We crossed the boarder back into the US at Sault St. Marie, nervous again because we had 4 apples, 1 bottle of wine, 2 tomatoes, and still an unregistered vehicle. The most daunting question we got this time from the boarder officer was "What is your profession, and is that pretty lucrative." That stumped me. I stammered as I thought of all the more lucrative professions I could have chosen, that "lucrative" is a relative term, and perhaps it was one of those questions that one just shouldn't answer. Brett cheerfully (surprise!) answered "Sure, it's OK."

We drove another hour to Mackinac, and set up CAMP! Yes, we're camping now and we have wireless. Life could not be much better than this. Campfire, beer, and wireless!!!

Happy Birthday to my friend Rachael today!

Saturday, September 30, 2006 Toronto - Niagara Falls - Parry Sound, ON





Saturday we spent the morning in Toronto visiting a beautiful cathedral and then the farmer's market. Food and Wine voted this market as one of the best on the continent. Colorful displays of seafood, meat, bakery goods, cheese, and fruits and vegetables. It was definitely worth the stop. I like Toronto. Apparently it's the city that the rest of Canada "loves to hate." British flags are everywhere. These loyalists are proud! It reminds me a lot of Seattle or Portland, clean, orderly, and civil.

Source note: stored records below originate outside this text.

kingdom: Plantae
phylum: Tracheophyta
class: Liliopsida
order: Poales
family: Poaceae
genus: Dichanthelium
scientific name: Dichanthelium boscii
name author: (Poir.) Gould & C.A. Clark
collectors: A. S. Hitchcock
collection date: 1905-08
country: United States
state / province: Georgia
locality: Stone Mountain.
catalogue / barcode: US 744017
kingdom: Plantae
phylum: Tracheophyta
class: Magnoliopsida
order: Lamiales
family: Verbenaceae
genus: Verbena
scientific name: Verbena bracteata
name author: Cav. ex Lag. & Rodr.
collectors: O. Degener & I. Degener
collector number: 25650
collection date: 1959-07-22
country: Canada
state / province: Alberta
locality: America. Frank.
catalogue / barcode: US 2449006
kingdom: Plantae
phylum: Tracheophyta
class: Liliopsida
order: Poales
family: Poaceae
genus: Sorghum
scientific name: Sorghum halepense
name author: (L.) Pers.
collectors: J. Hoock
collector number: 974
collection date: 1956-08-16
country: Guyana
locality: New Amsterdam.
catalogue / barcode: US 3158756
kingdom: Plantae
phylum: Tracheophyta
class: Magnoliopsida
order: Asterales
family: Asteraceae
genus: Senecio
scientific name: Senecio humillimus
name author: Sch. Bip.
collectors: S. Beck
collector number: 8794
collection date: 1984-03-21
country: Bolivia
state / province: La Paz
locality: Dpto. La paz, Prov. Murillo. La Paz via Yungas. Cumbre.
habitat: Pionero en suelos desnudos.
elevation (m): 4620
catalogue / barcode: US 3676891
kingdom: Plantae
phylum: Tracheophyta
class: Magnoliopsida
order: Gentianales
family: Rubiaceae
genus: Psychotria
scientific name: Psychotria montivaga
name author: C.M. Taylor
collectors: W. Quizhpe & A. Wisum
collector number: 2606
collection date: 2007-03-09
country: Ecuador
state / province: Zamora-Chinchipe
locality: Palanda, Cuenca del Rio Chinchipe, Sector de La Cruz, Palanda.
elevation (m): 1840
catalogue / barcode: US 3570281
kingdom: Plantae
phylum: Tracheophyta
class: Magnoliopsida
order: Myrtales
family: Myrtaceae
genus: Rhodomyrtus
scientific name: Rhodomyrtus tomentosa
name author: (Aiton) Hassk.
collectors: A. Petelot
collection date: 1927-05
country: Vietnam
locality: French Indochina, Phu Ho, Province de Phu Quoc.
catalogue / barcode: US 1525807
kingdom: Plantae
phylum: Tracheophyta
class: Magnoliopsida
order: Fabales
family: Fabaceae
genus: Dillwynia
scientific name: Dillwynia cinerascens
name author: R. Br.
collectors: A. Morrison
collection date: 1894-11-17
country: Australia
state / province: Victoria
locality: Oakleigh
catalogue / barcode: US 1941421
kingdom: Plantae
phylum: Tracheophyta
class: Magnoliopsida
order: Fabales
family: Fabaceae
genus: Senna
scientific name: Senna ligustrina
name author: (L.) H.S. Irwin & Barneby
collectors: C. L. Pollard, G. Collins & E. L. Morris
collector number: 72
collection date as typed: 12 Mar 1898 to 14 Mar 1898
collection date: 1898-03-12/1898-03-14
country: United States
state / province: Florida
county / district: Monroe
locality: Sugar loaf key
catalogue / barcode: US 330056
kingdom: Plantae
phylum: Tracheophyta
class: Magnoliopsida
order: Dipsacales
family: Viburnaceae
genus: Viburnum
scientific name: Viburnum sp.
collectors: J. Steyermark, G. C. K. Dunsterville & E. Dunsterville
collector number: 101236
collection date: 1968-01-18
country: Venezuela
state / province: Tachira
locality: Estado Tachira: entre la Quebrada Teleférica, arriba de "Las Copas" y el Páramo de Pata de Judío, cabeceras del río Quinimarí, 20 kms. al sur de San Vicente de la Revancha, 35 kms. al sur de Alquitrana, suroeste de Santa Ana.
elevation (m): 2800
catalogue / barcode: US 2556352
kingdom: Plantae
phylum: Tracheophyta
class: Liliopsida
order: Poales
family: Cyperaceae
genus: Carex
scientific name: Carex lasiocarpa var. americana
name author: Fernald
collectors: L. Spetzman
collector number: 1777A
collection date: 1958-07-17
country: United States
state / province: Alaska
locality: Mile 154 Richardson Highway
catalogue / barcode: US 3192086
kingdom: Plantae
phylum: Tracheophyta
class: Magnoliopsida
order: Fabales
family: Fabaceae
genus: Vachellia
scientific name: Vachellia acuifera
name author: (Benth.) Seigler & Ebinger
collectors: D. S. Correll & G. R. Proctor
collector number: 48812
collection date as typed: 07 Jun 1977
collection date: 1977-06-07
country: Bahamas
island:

From Toronto we took Queen Elizabeth Way (QEW) to Niagara Falls. Yes, WE'RE STILL ONLY AS FAR WEST AS NEW YORK!!! We were warned about the the kitsch, the Planet Hollywood, the Hard Rock Cafe, the CASINO, but we were still impressed by the falls. The crowds were a bit daunting, but we elbowed our way in past the Japanese tourists and the honeymooners for that "once in a lifetime view."

After getting our Niagara fix, we hit the QEW again headed north. "North?" you might ask. Yes, we're heading north through Canada, around Lake Huron, and into Michigan via Sault St. Marie. While driving around Toronto, we took what looked like the most convenient route, 407 ETR, which now we know, stands for Electronic Toll Road. It's a privately operated toll route, where tolls are collected through transponders and video surveillance snaps photos of license plates. Since we have neither of those, we decided to risk the guilt, being thrown in jail, or the bill. It anyone who works for 407 ETR reads this, please send me the bill and I'll send you the $14 I owe you.

We got as far as Parry Sound and stopped for the night. Not much here in Parry. We drove around and found two restaurants. Stopped at the one with the most people in it and left around 9pm, just as the beer drinkers were starting to get rowdy. Divine accommodations tonight at the posh highway-side Microtel.